Dawkins' own guardedly more nuanced reaction to Christian cultural impacts and literary solace inspired me to reconsider my own long and serpentine path through the ways of desolation and the spirit. A lifelong intrigue with religion inspires me still. I would not have studied medieval literature otherwise, even as I grew away from my childhood's faith during my long matriculation. My reading over this past year found me following seekers, to Tibet, Israel, Ireland, India, and Texas!

However I've responded to that Big Question these past few years, my honest answers displease my parents. No choice I have made has softened those who still follow deeply traditional, temperamentally submissive, ancient patterns forged by church-state, family-tribe, peasant-master; dynamics rutted from centuries of such longing into shamed, fearful, inchoate, half-shadowed relationships. Do I condescend? Or merely understand? Part of me still longs to return to those dimly lit naves, if not the confessionals. Part of me knows the power of romance over logic, and sentiment over truth. The cost of education, I've learned, exacts often this price for one's soul.

My wife and sons struggle to define ourselves by lack of easy ethnic or communal definition. We all four grow and twist towards a distant sun, driven by inexplicable forces we cannot articulate. Perhaps an outside power watches our writhings with as much understanding as Dawkins the don has of what a pulsing plant forcing itself higher cannot know?

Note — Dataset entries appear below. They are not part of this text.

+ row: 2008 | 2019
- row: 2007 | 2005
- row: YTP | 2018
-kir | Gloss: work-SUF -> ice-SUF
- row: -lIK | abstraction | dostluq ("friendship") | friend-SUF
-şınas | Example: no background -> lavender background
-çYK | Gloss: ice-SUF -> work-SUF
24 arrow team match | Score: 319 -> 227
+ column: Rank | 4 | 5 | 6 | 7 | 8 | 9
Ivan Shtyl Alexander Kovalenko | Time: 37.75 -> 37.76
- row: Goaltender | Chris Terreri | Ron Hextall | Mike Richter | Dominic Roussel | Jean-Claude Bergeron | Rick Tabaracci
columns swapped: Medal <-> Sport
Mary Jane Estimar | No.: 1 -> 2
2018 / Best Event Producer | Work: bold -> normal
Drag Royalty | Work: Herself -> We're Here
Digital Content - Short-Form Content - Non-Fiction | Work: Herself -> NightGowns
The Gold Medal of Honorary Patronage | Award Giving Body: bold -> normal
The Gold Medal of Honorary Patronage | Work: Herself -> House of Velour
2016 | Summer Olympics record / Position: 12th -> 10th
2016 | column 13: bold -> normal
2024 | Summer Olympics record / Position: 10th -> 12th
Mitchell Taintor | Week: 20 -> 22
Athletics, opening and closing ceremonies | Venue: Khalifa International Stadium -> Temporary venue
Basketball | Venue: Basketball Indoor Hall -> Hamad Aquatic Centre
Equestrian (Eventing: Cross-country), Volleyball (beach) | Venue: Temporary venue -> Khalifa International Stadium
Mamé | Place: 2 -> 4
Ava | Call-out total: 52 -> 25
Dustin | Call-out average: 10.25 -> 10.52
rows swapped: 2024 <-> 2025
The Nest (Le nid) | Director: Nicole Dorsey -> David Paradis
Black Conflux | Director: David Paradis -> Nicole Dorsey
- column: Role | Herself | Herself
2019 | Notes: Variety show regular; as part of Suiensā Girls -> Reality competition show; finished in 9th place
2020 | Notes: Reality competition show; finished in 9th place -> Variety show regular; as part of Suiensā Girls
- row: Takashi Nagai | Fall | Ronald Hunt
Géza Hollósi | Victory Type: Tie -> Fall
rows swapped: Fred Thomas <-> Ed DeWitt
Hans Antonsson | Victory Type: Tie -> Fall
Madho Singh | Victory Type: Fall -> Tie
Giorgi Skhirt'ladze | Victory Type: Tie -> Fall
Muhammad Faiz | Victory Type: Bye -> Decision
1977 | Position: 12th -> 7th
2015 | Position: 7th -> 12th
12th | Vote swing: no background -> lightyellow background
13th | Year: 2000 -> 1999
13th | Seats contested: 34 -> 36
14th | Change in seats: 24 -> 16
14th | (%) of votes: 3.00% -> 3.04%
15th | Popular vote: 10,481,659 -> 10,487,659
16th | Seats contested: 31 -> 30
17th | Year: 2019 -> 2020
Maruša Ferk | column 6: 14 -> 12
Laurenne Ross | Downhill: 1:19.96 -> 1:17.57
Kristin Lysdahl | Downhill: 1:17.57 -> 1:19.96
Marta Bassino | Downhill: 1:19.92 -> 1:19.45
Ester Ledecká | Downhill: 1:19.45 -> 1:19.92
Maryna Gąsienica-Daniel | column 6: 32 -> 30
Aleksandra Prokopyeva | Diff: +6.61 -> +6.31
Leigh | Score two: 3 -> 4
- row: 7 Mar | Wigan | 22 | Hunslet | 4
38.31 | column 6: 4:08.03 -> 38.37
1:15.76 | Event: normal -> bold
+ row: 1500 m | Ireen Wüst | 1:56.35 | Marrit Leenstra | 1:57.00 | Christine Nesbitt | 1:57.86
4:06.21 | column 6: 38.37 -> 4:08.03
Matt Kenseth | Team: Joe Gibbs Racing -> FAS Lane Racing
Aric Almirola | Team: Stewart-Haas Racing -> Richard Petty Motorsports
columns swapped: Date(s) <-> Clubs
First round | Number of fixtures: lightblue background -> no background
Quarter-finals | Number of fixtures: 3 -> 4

We stretch during our short daytime above dark soil. We twist as wonderfully variegated hybrids, never before seen by our boys' disparate ancestors in bog or shetl, cabin or slum. All I can say is that I-- and we-- keep reaching up and out.

2 comments:

Tony Bailie said...

John
there was a new item on the British station Channel Four earlier this week about the ad. A group of Christians are challenging the wording saying that it can not be proved that there is 'probably no God' and so arguing that the ad is misleading and breaches UK advertising standards legistlation.
A Humanist Association spokeswoman was challenged to prove the statement by a news presenter. She said they had consulted with the advertising standards agency who advised them that their original slogan 'There is no God' would probably fall foul of legislation as this could not be absolutely proved but that the use of the word 'probably' would be acceptable.
Just think of all the death, suffering and turmoil that could have been avoided over the last 2,000 years if everyone had just gone to an advertising watchdog to adjudicate on the existence or non-existance of God.

Layne said...

I am blessed to know you at your least skeptical.